I seriously considered not subtitling this last film, before my ridiculous decision was voted down by the gang & my own conscience. When an English-speaking film is done, it’s done. But we’re not done. Not until we have English subtitles, which ruin our picture as well as being a tremendous slog. For “foreign language” filmmakers, subtitles can be symbolic of imperial oppression and the unmovable fact of our own powerlessness.

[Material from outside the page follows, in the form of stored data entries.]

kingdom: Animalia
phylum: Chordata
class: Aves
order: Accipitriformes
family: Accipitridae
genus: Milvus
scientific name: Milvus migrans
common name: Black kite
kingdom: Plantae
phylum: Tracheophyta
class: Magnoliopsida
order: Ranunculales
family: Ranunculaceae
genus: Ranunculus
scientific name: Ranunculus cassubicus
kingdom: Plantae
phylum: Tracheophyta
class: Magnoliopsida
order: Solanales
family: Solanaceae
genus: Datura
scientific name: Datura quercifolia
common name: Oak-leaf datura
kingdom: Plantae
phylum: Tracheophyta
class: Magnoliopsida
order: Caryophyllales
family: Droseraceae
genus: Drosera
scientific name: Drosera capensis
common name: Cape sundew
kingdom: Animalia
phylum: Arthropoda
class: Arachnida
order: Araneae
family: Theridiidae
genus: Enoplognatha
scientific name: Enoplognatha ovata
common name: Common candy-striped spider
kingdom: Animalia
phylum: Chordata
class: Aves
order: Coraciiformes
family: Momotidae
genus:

The film in question, Bangkok Joyride 2: Shutdown Bangkok, has far fewer subtitles than Part 1. There are long stretches with no subtitles at all, just thousands of whistles & screams. Still, it’s a complicated business, with the screen full of ant-like activity & protest signs, the soundtrack full of threats, curses, marching songs & the occasional breathless TV reporter. I had to make the terrible decision to have a black border around the screen on which to put the damned subtitles, colour-coded as above for clarity, meaning we had to shrink our image to make room for the said black frame. This gives the viewer the choice not to look at the subtitles, and people who need subtitles would see them clearly. Such decisions remind me how small & powerless my country is, and who’s the boss. There is no arguing with that. I’m writing to you in English, after all. If I want you to understand us & stop hurting us, I have to tell you our stories in your language.

“Ignorant hungry ghosts.”

Empathetic & conscientious translators are magical people. Theirs is literally a labour of love. If you do it right, there will be less discord & more clarity, even if the words you’re translating mean “Get out!”, “Evil cops!” or “Ignorant hungry ghosts!” (“Phee Prate mai rub suan boon”). If you truly convey the rage behind such words, you can accurately convey the sense of outrage & injustice that causes such rage. This is not hate speech, quite the reverse. By conveying feelings honestly, we begin an honest dialogue & start building a bridge across the chasm.

The epidemic handwringing over “fake news” & how to tell what’s fake (“double-check if the reputable mainstream media also run the story blah blah”) ignores the chilling fact that journalism is seriously broken, that decades of pervasive manipulation of half-truths in the reputable mainstream media have led us to this pass; that its pseudo-liberal tyranny of political correctness is responsible for provoking & spawning this present gleeful celebration of hate. 

Greeting cards featuring the late King, among Christmas angels.

Newsclipping shamans may view the plague of small-headed babies as graphic manifestation of human decline. I have the eerie feeling that infected mosquitoes didn’t begin this head-shrinking process; it’s merely the outward projection of our headlong determination to dumb down the masses & distort all meaningful exchange and experience. What the I Ching calls “the abuse of human freedom”—the abuse of free enterprise and democracy.

Happy 2017! May we live in interesting times!!

With Love from Bangkok,
Ing Kanjanavanit

-------------------------------------------------------------------------------
A pioneer of environmental investigative reporting, Ing Kanjanavanit is a filmmaker, painter & bilingual writer, best known in Thai for the cult classic travelogue/handbook for environmental activism, ‘Khang Lhang Postcard’ (‘Behind the Postcard’) under the nom de guerre Lharn Seri Thai (136)—‘Free Thai Descendent/Force 136’, to evoke the Free Thai Movement against fascist forces during World War 2, which fought for the Allies then after the war was betrayed by the Allies. Sadly, she no longer attends Free Thai merit-making rites, not since Thaksin’s redshirts appropriated the name & equated Thaksin with Free Thai leader Pridi Banomyong, which is a travesty & a sacrilege.